- [What you need to do] Can you set out every line of the items below as a numbered list, skipping blank lines and leaving the pictures out?

(Data drawn from a collection)
⟨
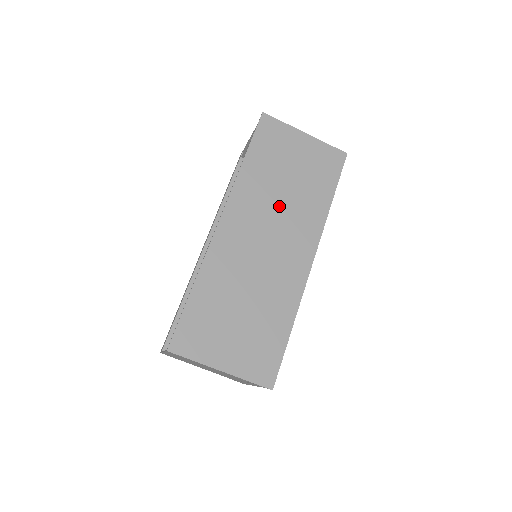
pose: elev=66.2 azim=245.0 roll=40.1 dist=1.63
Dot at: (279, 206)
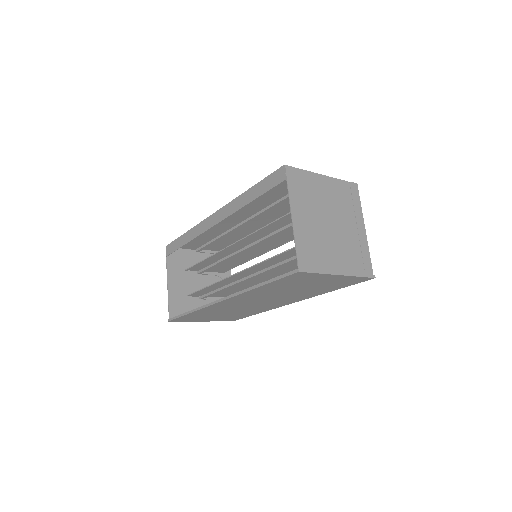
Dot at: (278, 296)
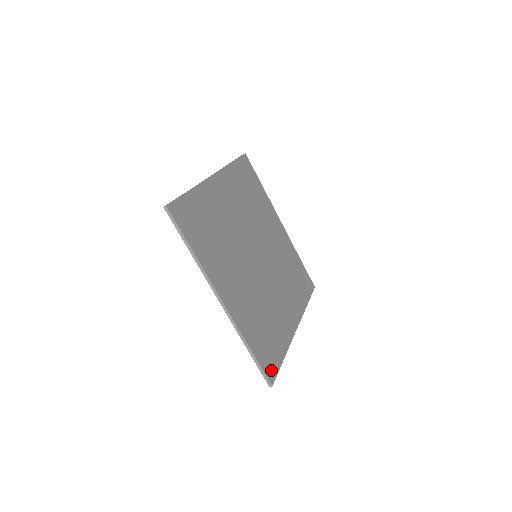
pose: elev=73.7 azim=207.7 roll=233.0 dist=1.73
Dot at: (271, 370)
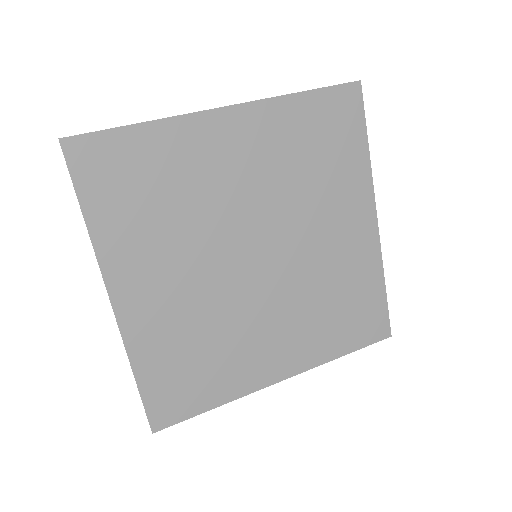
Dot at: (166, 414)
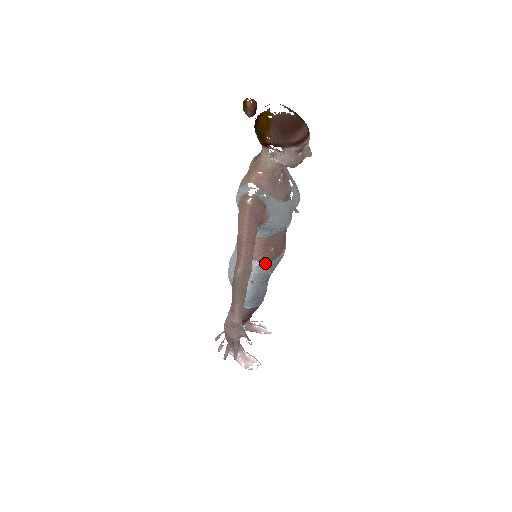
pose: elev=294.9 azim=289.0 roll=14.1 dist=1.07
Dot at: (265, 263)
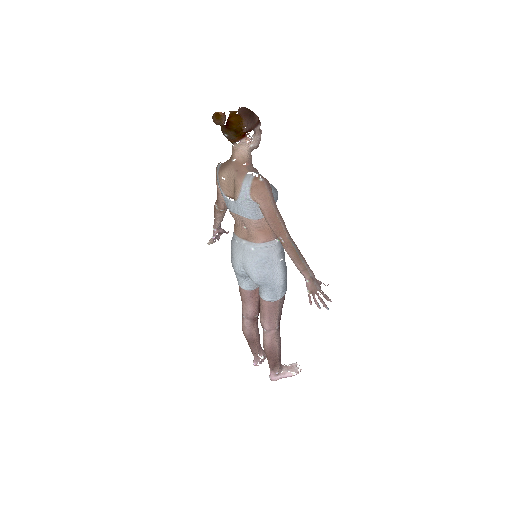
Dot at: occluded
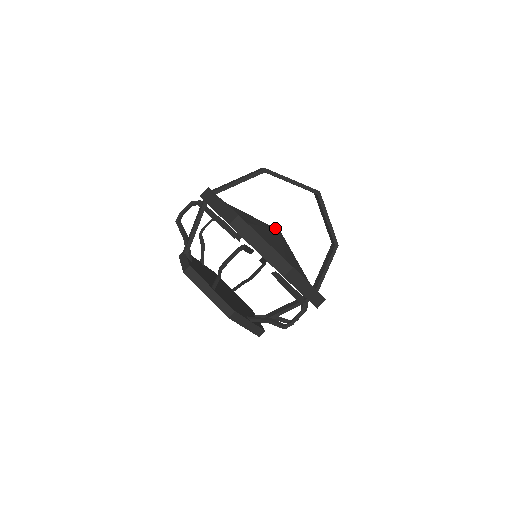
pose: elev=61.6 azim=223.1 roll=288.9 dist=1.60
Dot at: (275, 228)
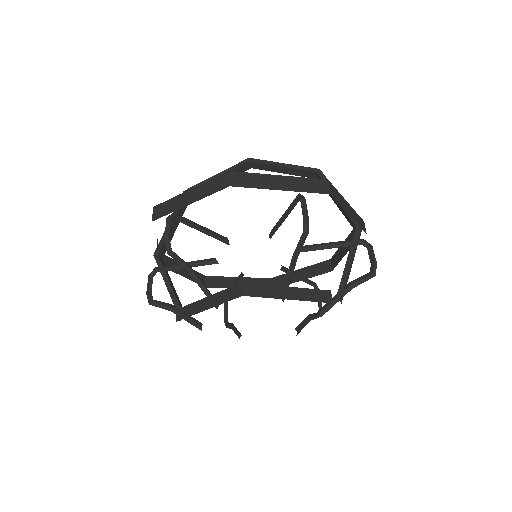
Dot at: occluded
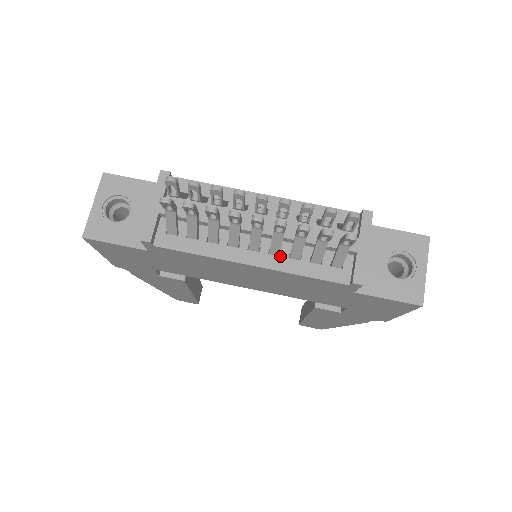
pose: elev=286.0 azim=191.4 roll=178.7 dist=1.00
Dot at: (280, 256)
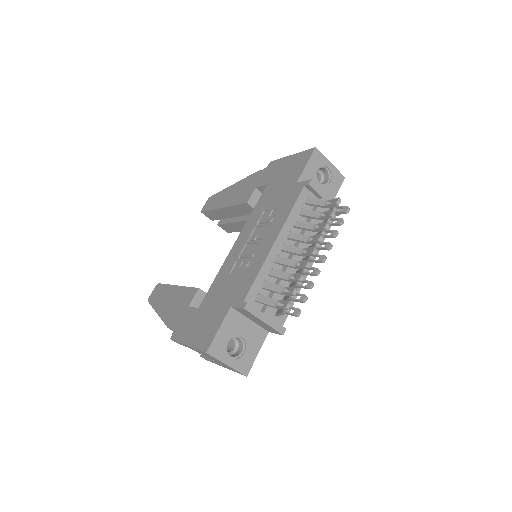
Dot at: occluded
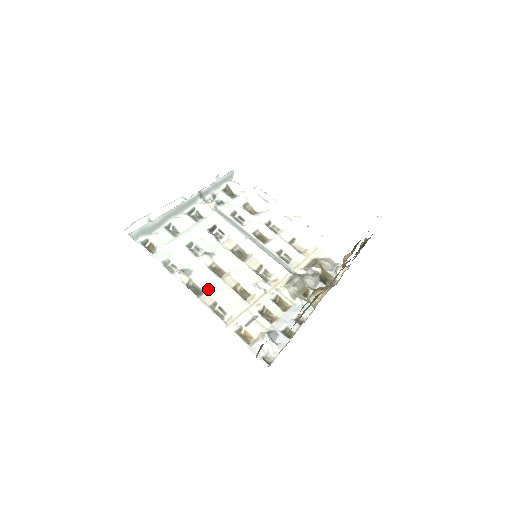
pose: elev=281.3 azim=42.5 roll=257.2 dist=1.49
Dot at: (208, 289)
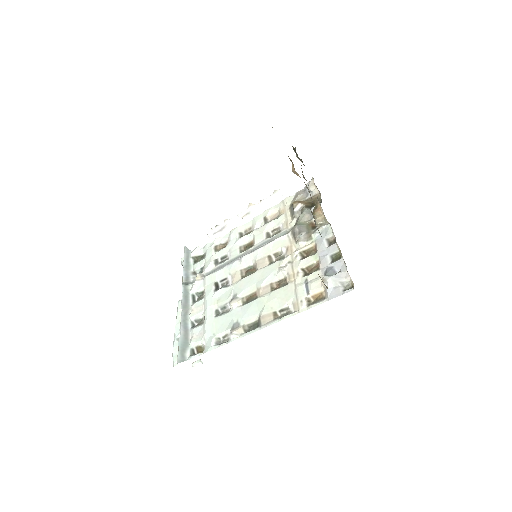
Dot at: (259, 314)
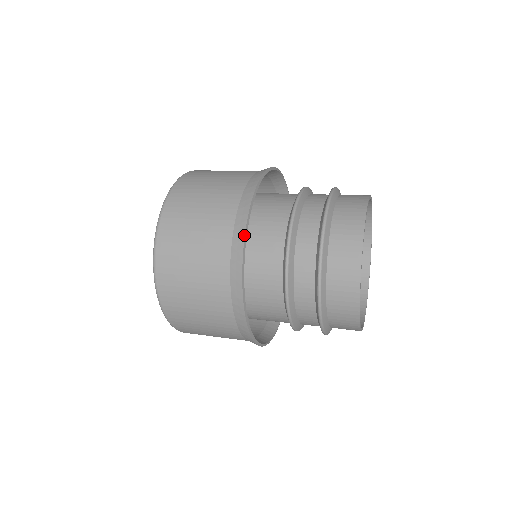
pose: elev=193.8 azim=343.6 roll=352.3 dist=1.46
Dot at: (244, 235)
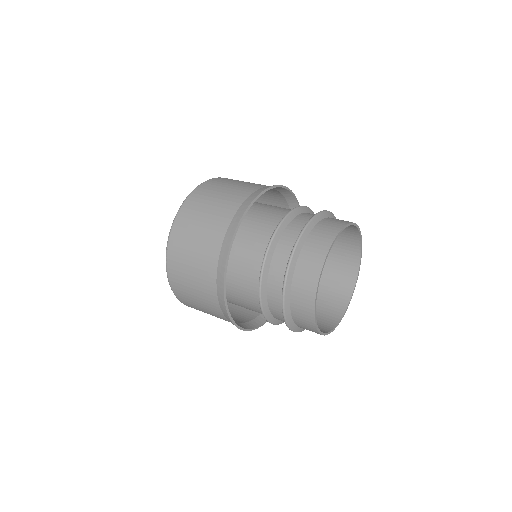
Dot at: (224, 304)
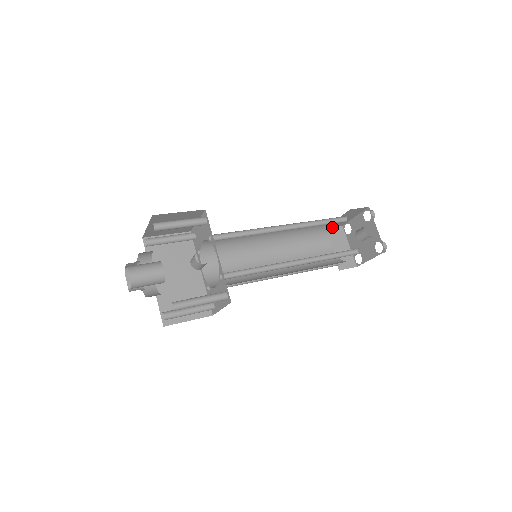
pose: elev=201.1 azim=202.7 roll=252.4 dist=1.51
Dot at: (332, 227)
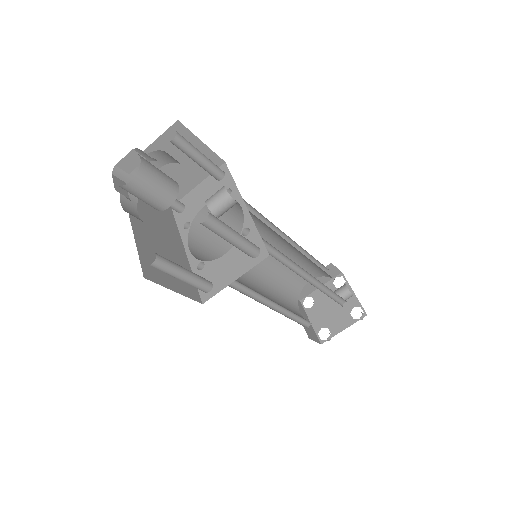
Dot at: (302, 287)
⟩
- [Output for this exercise]
1. pose: elev=66.2 azim=245.0 roll=40.1 dist=1.63
2. Dot at: (279, 206)
3. Dot at: (278, 296)
4. pose: elev=73.7 azim=207.7 roll=233.0 dist=1.73
5. Dot at: (271, 370)
6. Dot at: (166, 414)
7. pose: elev=294.9 azim=289.0 roll=14.1 dist=1.07
8. Dot at: (265, 263)
9. Dot at: occluded
10. pose: elev=61.6 azim=223.1 roll=288.9 dist=1.60
11. Dot at: (275, 228)
12. Dot at: occluded
13. pose: elev=286.0 azim=191.4 roll=178.7 dist=1.00
14. Dot at: (280, 256)
15. Dot at: occluded
16. pose: elev=281.3 azim=42.5 roll=257.2 dist=1.49
17. Dot at: (208, 289)
18. Dot at: (259, 314)
19. pose: elev=193.8 azim=343.6 roll=352.3 dist=1.46
20. Dot at: (244, 235)
21. Dot at: (224, 304)
22. pose: elev=201.1 azim=202.7 roll=252.4 dist=1.51
23. Dot at: (332, 227)
24. Dot at: (302, 287)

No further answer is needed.